BEGIN RECORD EXTRACTS

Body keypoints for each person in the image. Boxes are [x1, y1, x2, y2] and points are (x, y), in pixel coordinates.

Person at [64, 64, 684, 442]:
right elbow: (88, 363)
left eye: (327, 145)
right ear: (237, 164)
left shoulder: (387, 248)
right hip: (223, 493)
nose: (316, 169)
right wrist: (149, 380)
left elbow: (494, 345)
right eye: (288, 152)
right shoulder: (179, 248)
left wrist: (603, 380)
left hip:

END RECORD EXTRACTS

• _EXERCISE OBJECTIVE_:
Those lines above that contain the string "left" should be returned.

• _WRITTEN RESPONSE_:
left eye: (327, 145)
left shoulder: (387, 248)
left elbow: (494, 345)
left wrist: (603, 380)
left hip:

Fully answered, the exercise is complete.